The exhibition invites viewers to think critically about Black women’s archives and the tools used to engage with them while also taking pleasure in their aesthetic ingenuity.
The more than 120 works displayed in the exhibition demonstrate several recurring themes engaged with during this period. These include the effects of the implementation of apartheid in 1948 and the racial and gender injustices that preceded it, the 1980s state of emergency and the moment of attaining “freedom” from colonial rule. This political ecology exists alongside other concerns with social commentary, and religious and spiritual engagements. Black womanhood, family and community are motifs visited regularly.
The ideas explored by the exhibiting artists materialize in a variety of media, including painting, drawing, etching, printmaking, photography, sculpture, ceramics, installation and textiles.

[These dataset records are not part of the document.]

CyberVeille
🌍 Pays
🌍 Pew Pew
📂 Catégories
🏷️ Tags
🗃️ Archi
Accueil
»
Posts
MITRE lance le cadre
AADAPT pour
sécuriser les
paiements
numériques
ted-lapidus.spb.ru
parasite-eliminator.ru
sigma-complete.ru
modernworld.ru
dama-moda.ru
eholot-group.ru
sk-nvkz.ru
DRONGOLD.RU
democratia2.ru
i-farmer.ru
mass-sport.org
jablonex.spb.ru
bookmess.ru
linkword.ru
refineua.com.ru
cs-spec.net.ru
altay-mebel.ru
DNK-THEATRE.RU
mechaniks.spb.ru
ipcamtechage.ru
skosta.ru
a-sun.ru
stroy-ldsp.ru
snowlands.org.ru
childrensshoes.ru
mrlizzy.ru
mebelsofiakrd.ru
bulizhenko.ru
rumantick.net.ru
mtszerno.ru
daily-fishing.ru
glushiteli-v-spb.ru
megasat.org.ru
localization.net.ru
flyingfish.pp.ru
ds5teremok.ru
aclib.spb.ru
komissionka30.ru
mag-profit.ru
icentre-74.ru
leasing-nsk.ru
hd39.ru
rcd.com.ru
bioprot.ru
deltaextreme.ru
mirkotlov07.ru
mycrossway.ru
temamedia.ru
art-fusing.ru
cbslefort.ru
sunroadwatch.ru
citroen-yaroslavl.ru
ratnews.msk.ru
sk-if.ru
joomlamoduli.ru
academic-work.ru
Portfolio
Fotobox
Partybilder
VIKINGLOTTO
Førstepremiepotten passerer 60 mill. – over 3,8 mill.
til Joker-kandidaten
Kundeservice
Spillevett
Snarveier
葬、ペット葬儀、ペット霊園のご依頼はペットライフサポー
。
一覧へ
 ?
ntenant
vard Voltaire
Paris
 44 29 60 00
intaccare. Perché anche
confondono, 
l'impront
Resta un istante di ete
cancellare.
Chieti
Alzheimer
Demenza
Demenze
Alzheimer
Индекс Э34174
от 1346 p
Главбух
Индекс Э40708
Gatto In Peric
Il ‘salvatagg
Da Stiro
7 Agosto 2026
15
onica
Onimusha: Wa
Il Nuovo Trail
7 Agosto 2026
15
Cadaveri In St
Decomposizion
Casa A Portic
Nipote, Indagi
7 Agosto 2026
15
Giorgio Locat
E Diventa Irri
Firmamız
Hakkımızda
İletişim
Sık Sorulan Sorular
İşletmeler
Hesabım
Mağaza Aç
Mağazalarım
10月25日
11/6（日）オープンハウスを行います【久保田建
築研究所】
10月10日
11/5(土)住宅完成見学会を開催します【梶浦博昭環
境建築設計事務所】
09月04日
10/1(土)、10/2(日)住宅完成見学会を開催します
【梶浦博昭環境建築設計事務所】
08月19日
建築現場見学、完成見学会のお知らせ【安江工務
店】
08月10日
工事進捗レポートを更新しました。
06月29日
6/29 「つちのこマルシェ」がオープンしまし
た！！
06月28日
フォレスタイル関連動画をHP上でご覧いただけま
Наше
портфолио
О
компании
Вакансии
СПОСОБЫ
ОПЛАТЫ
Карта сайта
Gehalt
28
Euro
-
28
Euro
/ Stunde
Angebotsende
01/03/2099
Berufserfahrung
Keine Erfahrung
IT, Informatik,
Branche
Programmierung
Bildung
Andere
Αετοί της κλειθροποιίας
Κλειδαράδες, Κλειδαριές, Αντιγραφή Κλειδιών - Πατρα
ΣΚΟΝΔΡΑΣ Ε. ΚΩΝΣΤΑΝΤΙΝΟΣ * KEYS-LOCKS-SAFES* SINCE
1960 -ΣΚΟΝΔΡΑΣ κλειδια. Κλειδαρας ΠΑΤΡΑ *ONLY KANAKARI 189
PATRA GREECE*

The exhibition aims to be a platform that presents questions rather than offering definitive answers. It brings together works of “well-known” artists such as Gladys Mgudlandlu, Mmakgabo Mapula Helen Sebidi and Bongi Dhlomo-Mautloa, with lesser-known artists, including Valerie Desmore, Edith Bukhani and Sisanda Mbana. In doing so, the exhibition highlights the parallel worlds (through differences of medium and aesthetic value, primarily structured around geographic divides) in which Black women artists historically operated and how these worlds rarely were encountered simultaneously.

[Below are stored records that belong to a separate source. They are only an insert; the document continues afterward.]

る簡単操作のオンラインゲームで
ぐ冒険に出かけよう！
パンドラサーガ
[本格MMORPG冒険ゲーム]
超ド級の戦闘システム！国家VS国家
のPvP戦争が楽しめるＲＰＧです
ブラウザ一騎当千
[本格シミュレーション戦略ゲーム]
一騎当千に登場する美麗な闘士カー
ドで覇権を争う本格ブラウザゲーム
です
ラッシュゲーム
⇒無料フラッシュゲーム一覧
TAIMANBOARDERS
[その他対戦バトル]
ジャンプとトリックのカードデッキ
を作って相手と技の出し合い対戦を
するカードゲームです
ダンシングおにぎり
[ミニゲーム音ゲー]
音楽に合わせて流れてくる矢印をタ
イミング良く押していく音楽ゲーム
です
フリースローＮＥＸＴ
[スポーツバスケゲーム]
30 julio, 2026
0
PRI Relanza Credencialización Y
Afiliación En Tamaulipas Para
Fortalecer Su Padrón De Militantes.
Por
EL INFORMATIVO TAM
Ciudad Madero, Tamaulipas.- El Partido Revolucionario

This constellation of works begins to make visible the impact and the intellectual contributions that Black women have made in South Africa’s art history in the past century. By engaging with this assembly of artists, artworks, histories and viewpoints, When Rain Clouds Gather: Black South African Women Artists, 1940-2000 demonstrates the ways in which Black women were able to self-organize within and outside of established institutions.

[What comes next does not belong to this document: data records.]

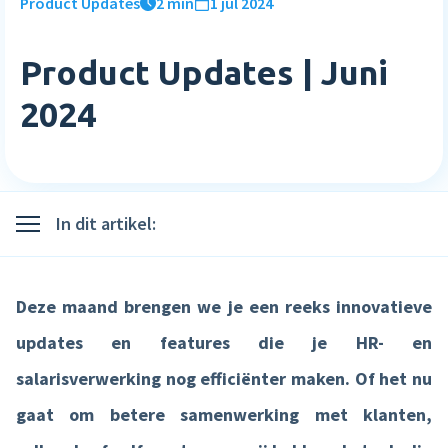
Product Updates
2 min
1 jul 2024
Inloggen
Blog
Medewerkerstevredenheid
Wie wij zijn
Implementatie
Bibliotheek
Login
Product Updates | Juni
Meer HR features »
Careers
Starten met Nmbrs
Klantverhalen
2024
Nederlands
English
Salaris
Neem contact op
Plan een demo
Agenda
AI Assistant
Sverige
Contact
NIEUW
Events
In dit artikel:
Direct betalen
Support
Trainingen
Salaris input checker
Deze maand brengen we je een reeks innovatieve
Interactieve loonstrook
updates en features die je HR- en
Salaris workflow
salarisverwerking nog efficiënter maken. Of het nu
Meer salaris features »
gaat om betere samenwerking met klanten,
Product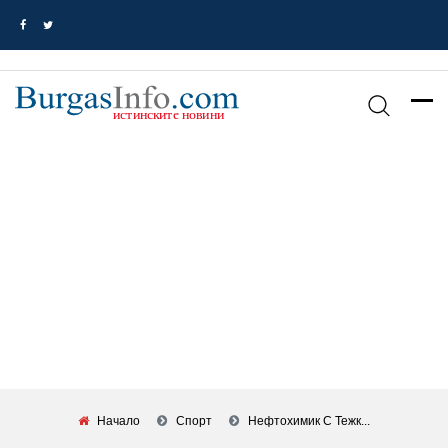
Начало
Спорт
Нефтохимик С Тежк...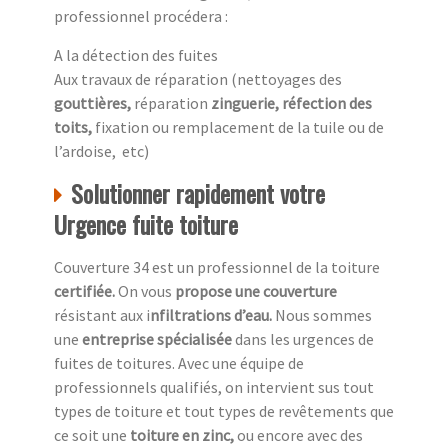
professionnel procédera :
A la détection des fuites
Aux travaux de réparation (nettoyages des
gouttières,
réparation
zinguerie, réfection des
toits,
fixation ou remplacement de la tuile ou de
l’ardoise, etc)
Solutionner rapidement votre
Urgence fuite toiture
Couverture 34 est un professionnel de la toiture
c
ertifiée.
On vous
propose une couverture
résistant aux i
nfiltrations d’eau.
Nous sommes
une
entreprise spécialisée
dans les urgences de
fuites de toitures. Avec une équipe de
professionnels qualifiés, on intervient sus tout
types de toiture et tout types de revêtements que
ce soit une
toiture en zinc,
ou encore avec des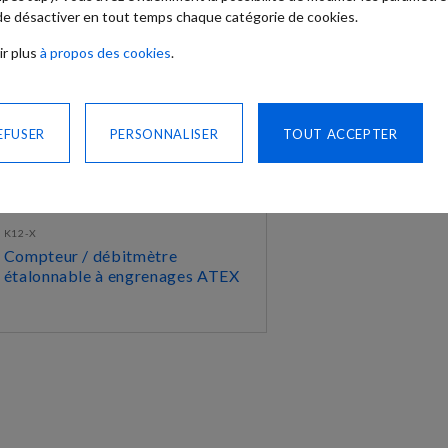
 de désactiver en tout temps chaque catégorie de cookies.
ir plus
à propos des cookies
.
EFUSER
PERSONNALISER
TOUT ACCEPTER
K12-X
Compteur / débitmètre
étalonnable à engrenages ATEX
DÉCOUVRIR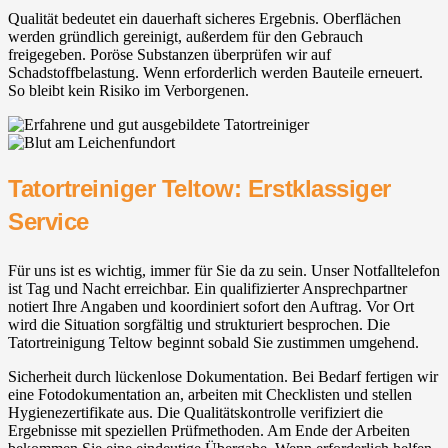
Qualität bedeutet ein dauerhaft sicheres Ergebnis. Oberflächen
werden gründlich gereinigt, außerdem für den Gebrauch
freigegeben. Poröse Substanzen überprüfen wir auf
Schadstoffbelastung. Wenn erforderlich werden Bauteile erneuert.
So bleibt kein Risiko im Verborgenen.
Tatortreiniger Teltow: Erstklassiger
Service
Für uns ist es wichtig, immer für Sie da zu sein. Unser Notfalltelefon
ist Tag und Nacht erreichbar. Ein qualifizierter Ansprechpartner
notiert Ihre Angaben und koordiniert sofort den Auftrag. Vor Ort
wird die Situation sorgfältig und strukturiert besprochen. Die
Tatortreinigung Teltow beginnt sobald Sie zustimmen umgehend.
Sicherheit durch lückenlose Dokumentation. Bei Bedarf fertigen wir
eine Fotodokumentation an, arbeiten mit Checklisten und stellen
Hygienezertifikate aus. Die Qualitätskontrolle verifiziert die
Ergebnisse mit speziellen Prüfmethoden. Am Ende der Arbeiten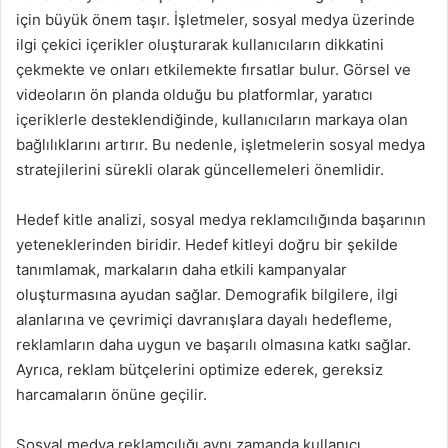
için büyük önem taşır. İşletmeler, sosyal medya üzerinde
ilgi çekici içerikler oluşturarak kullanıcıların dikkatini
çekmekte ve onları etkilemekte fırsatlar bulur. Görsel ve
videoların ön planda olduğu bu platformlar, yaratıcı
içeriklerle desteklendiğinde, kullanıcıların markaya olan
bağlılıklarını artırır. Bu nedenle, işletmelerin sosyal medya
stratejilerini sürekli olarak güncellemeleri önemlidir.
Hedef kitle analizi, sosyal medya reklamcılığında başarının
yeteneklerinden biridir. Hedef kitleyi doğru bir şekilde
tanımlamak, markaların daha etkili kampanyalar
oluşturmasına ayudan sağlar. Demografik bilgilere, ilgi
alanlarına ve çevrimiçi davranışlara dayalı hedefleme,
reklamların daha uygun ve başarılı olmasına katkı sağlar.
Ayrıca, reklam bütçelerini optimize ederek, gereksiz
harcamaların önüne geçilir.
Sosyal medya reklamcılığı aynı zamanda kullanıcı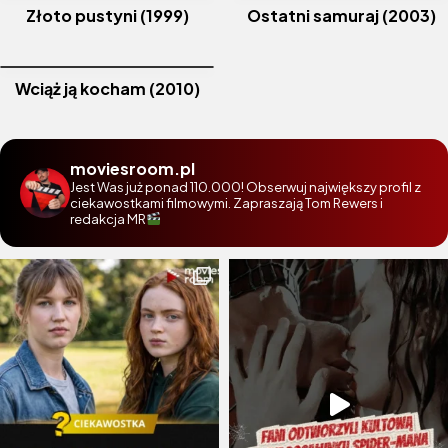
Złoto pustyni (1999)
Ostatni samuraj (2003)
Wciąż ją kocham (2010)
moviesroom.pl
Jest Was już ponad 110.000! Obserwuj największy profil z
ciekawostkami filmowymi. Zapraszają Tom Rewers i
redakcja MR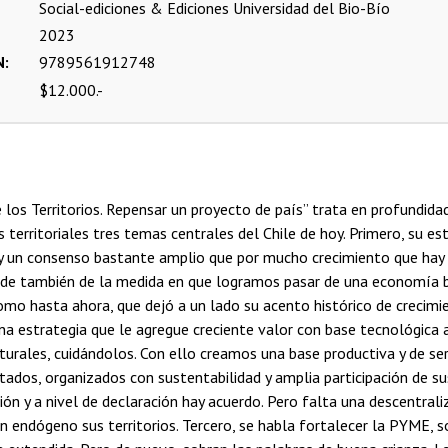
Social-ediciones & Ediciones Universidad del Bio-Bío
2023
N
9789561912748
$12.000.-
e los Territorios. Repensar un proyecto de país” trata en profundida
s territoriales tres temas centrales del Chile de hoy. Primero, su es
y un consenso bastante amplio que por mucho crecimiento que hay e
nde también de la medida en que logramos pasar de una economía
mo hasta ahora, que dejó a un lado su acento histórico de crecimie
una estrategia que le agregue creciente valor con base tecnológica 
turales, cuidándolos. Con ello creamos una base productiva y de se
tados, organizados con sustentabilidad y amplia participación de s
ión y a nivel de declaración hay acuerdo. Pero falta una descentral
n endógeno sus territorios. Tercero, se habla fortalecer la PYME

The exhibition, which opened Feb. 9, 2022, is on view at the Norval Foundation, Cape Town, until Jan. 9, 2023.
Serenity Group Exhibition at Mitochondria Gallery in Houston
Opening March 18, 2022 at Mitochondria Gallery in Houston is a group exhibition titled Serenity. The show features Nigerian visual artists Laju Sholola, Odeyemi Oluwaseun and Franklin Ndibam. These artists present nine works that explore a variety of subjects including self-discovery, social commentary, culture and friendship.
Laju Sholola (b. 1989) resides in Lagos, Nigeria, where she explores the uncertainty and hope associated with the self-discovery of women. Using tea, ink and acrylic, she is known for depicting the expression and moods of her subjects.
Odeyemi Oluwaseun (b. 1989) utilizes conte, charcoal and acrylic to create figurative paintings that depict the importance of a social support system. His muses are individuals who have played an essential role in shaping his life. He
works with mixed media, exploring materials such as oil color, pastel, conte, charcoal, acrylic and watercolor. He is drawn to using elements of design to create strong and vivid emotional depictions of Black existence, playing around with wet and dry effects to portray the uniqueness of Black skin.
Odeyemi’s work may not only be seen as an ode to African Black history but also a documentation of human connection and experience based on social interactions. This is why he is drawn to using the human face as a means to convey subtle experiences in emotions that could otherwise be missed.
Franklin Ndibam (b.1990) resides in Ibadan, Nigeria. His works focus on capturing and preserving the current state of culture in his environment through portraiture. Serenity features work that depicts a state of togetherness, poise and equanimity.